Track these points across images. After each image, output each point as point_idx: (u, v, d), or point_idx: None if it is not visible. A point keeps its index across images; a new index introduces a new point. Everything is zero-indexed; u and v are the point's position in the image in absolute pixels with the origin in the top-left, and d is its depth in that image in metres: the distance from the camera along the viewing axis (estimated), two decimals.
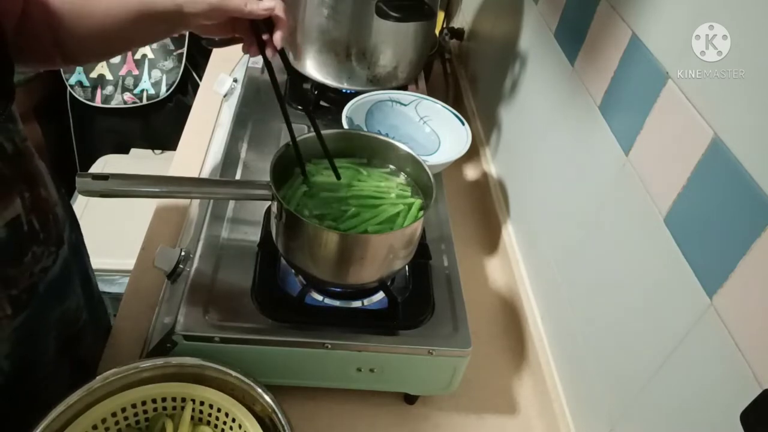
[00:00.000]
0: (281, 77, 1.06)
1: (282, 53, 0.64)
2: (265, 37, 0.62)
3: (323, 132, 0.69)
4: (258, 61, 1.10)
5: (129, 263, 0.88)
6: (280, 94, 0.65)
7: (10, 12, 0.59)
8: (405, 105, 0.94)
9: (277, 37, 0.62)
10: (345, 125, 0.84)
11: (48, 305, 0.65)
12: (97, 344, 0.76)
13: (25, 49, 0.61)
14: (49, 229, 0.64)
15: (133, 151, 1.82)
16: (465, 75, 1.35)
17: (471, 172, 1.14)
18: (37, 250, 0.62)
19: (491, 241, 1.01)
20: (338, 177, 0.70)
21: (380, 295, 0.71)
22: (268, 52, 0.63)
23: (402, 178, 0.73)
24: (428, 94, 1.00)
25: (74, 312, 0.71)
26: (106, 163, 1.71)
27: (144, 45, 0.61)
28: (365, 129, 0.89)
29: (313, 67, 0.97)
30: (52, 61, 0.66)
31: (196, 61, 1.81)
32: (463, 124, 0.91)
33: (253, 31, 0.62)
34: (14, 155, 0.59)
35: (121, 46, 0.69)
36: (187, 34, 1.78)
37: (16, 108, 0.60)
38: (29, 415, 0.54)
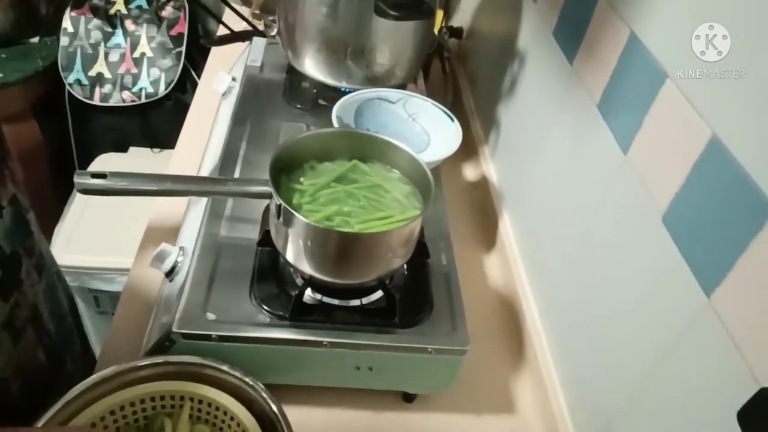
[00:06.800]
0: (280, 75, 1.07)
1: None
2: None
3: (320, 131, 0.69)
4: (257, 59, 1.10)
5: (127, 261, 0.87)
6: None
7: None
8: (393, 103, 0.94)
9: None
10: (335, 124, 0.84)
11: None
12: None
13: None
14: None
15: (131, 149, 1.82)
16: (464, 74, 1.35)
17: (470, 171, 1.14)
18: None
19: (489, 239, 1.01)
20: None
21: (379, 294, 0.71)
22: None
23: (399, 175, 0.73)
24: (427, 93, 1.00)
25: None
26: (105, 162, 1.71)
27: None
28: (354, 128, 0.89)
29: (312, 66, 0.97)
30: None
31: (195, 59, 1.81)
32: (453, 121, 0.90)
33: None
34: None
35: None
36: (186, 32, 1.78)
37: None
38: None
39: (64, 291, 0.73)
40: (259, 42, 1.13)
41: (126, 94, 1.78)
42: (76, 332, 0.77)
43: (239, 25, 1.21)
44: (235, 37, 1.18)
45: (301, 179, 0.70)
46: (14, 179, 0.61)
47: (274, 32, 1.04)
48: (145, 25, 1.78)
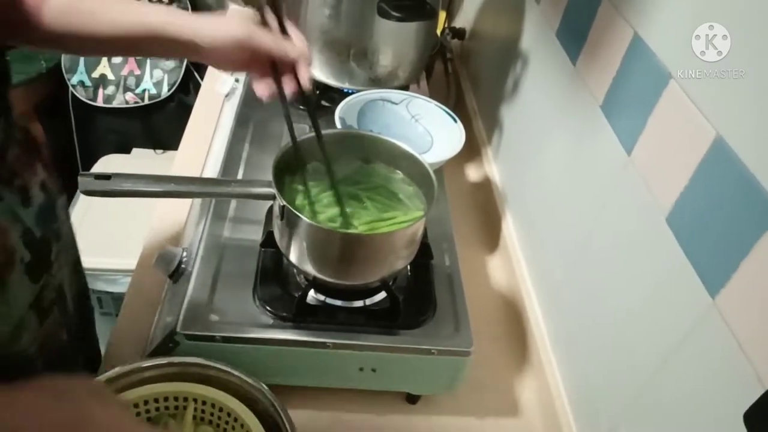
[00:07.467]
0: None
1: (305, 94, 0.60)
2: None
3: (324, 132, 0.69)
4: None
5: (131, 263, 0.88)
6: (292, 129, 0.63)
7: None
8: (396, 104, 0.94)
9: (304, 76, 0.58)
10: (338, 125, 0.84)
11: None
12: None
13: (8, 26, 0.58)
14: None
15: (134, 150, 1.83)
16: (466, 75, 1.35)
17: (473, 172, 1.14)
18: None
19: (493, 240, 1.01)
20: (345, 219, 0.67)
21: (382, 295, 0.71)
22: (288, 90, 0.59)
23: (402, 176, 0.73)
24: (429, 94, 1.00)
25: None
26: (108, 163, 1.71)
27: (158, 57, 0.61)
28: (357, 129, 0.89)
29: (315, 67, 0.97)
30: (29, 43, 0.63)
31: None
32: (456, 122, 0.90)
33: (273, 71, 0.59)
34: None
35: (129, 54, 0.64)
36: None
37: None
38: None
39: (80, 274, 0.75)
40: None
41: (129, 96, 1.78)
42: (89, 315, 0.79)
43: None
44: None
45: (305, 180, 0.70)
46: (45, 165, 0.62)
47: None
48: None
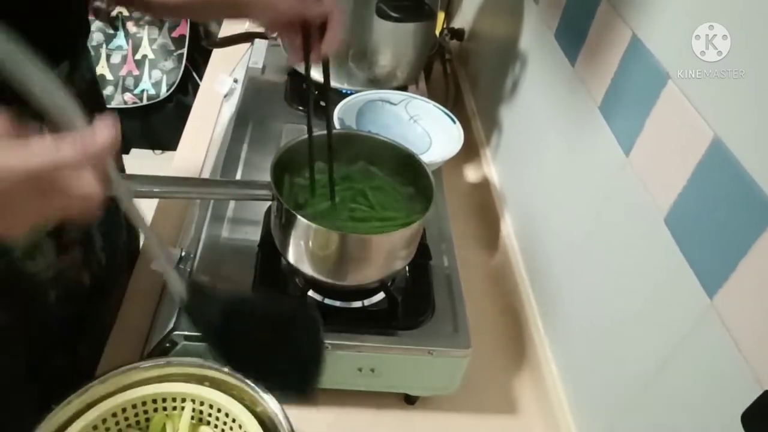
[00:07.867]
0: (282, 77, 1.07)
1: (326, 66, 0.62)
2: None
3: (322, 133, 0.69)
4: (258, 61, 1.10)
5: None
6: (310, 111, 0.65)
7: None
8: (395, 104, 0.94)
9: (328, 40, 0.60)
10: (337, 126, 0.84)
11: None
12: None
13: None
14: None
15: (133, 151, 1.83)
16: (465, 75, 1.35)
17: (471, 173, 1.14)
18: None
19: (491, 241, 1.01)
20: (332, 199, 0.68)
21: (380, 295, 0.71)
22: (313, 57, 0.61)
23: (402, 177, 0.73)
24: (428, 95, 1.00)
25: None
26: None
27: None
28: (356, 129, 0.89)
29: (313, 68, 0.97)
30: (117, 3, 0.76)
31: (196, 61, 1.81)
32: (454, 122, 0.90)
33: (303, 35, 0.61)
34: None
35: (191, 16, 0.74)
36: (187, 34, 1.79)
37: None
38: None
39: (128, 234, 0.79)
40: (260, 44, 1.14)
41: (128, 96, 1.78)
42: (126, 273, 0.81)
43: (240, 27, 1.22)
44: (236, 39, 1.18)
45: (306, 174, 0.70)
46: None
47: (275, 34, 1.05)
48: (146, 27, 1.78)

WHAT YOU ARE ASKED TO DO ->
Your task is to reproduce every record exactly while omitting the pictures.

TASK OUTPUT ->
Track these points across images. After each image, output each point as point_idx: (u, v, d), or point_idx: None if it is not visible. A point keeps its index across images; a new index introduces a new point. Everything is zero-indexed; u and v are the point's position in the image in absolute pixels with the origin in the top-left, and d is its depth in that image in metres: the distance from the camera along the viewing axis (estimated), two decimals.
[00:00.000]
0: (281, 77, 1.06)
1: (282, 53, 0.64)
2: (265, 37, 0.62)
3: (323, 132, 0.69)
4: (258, 61, 1.10)
5: (129, 263, 0.88)
6: (280, 94, 0.65)
7: (10, 12, 0.59)
8: (405, 105, 0.94)
9: (277, 37, 0.62)
10: (345, 125, 0.84)
11: (48, 305, 0.65)
12: (97, 344, 0.76)
13: (25, 49, 0.61)
14: (49, 229, 0.64)
15: (133, 151, 1.82)
16: (465, 75, 1.35)
17: (471, 172, 1.14)
18: (37, 250, 0.62)
19: (491, 241, 1.01)
20: (338, 177, 0.70)
21: (380, 295, 0.71)
22: (268, 52, 0.63)
23: (402, 178, 0.73)
24: (428, 94, 1.00)
25: (74, 312, 0.71)
26: (106, 163, 1.71)
27: (144, 45, 0.61)
28: (365, 129, 0.89)
29: (313, 67, 0.97)
30: (52, 61, 0.66)
31: (196, 61, 1.81)
32: (463, 124, 0.91)
33: (253, 31, 0.62)
34: (14, 155, 0.59)
35: (121, 46, 0.69)
36: (187, 34, 1.78)
37: (16, 108, 0.60)
38: (29, 415, 0.54)
[00:06.800]
0: (280, 75, 1.07)
1: None
2: None
3: (320, 131, 0.69)
4: (257, 59, 1.10)
5: (127, 261, 0.87)
6: None
7: None
8: (393, 103, 0.94)
9: None
10: (335, 124, 0.84)
11: None
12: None
13: None
14: None
15: (131, 149, 1.82)
16: (464, 74, 1.35)
17: (470, 171, 1.14)
18: None
19: (489, 239, 1.01)
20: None
21: (379, 294, 0.71)
22: None
23: (399, 175, 0.73)
24: (427, 93, 1.00)
25: None
26: (105, 162, 1.71)
27: None
28: (354, 128, 0.89)
29: (312, 66, 0.97)
30: None
31: (195, 59, 1.81)
32: (453, 121, 0.90)
33: None
34: None
35: None
36: (186, 32, 1.78)
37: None
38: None
39: (64, 291, 0.73)
40: (259, 42, 1.13)
41: (126, 94, 1.78)
42: (76, 332, 0.77)
43: (239, 25, 1.21)
44: (235, 37, 1.18)
45: (301, 179, 0.70)
46: (14, 179, 0.61)
47: (274, 32, 1.04)
48: (145, 25, 1.78)
[00:07.467]
0: None
1: (305, 94, 0.60)
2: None
3: (324, 132, 0.69)
4: None
5: (131, 263, 0.88)
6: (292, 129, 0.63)
7: None
8: (396, 104, 0.94)
9: (304, 76, 0.58)
10: (338, 125, 0.84)
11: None
12: None
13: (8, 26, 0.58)
14: None
15: (134, 150, 1.83)
16: (466, 75, 1.35)
17: (473, 172, 1.14)
18: None
19: (493, 240, 1.01)
20: (345, 219, 0.67)
21: (382, 295, 0.71)
22: (288, 90, 0.59)
23: (402, 176, 0.73)
24: (429, 94, 1.00)
25: None
26: (108, 163, 1.71)
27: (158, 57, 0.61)
28: (357, 129, 0.89)
29: (315, 67, 0.97)
30: (29, 43, 0.63)
31: None
32: (456, 122, 0.90)
33: (273, 71, 0.59)
34: None
35: (129, 54, 0.64)
36: None
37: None
38: None
39: (80, 274, 0.75)
40: None
41: (129, 96, 1.78)
42: (89, 315, 0.79)
43: None
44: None
45: (305, 180, 0.70)
46: (45, 165, 0.62)
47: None
48: None
[00:07.867]
0: (282, 77, 1.07)
1: (326, 66, 0.62)
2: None
3: (322, 133, 0.69)
4: (258, 61, 1.10)
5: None
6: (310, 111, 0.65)
7: None
8: (395, 104, 0.94)
9: (328, 40, 0.60)
10: (337, 126, 0.84)
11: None
12: None
13: None
14: None
15: (133, 151, 1.83)
16: (465, 75, 1.35)
17: (471, 173, 1.14)
18: None
19: (491, 241, 1.01)
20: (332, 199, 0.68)
21: (380, 295, 0.71)
22: (313, 57, 0.61)
23: (402, 177, 0.73)
24: (428, 95, 1.00)
25: None
26: None
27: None
28: (356, 129, 0.89)
29: (313, 68, 0.97)
30: (117, 3, 0.76)
31: (196, 61, 1.81)
32: (454, 122, 0.90)
33: (303, 35, 0.61)
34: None
35: (191, 16, 0.74)
36: (187, 34, 1.79)
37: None
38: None
39: (128, 234, 0.79)
40: (260, 44, 1.14)
41: (128, 96, 1.78)
42: (126, 273, 0.81)
43: (240, 27, 1.22)
44: (236, 39, 1.18)
45: (306, 174, 0.70)
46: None
47: (275, 34, 1.05)
48: (146, 27, 1.78)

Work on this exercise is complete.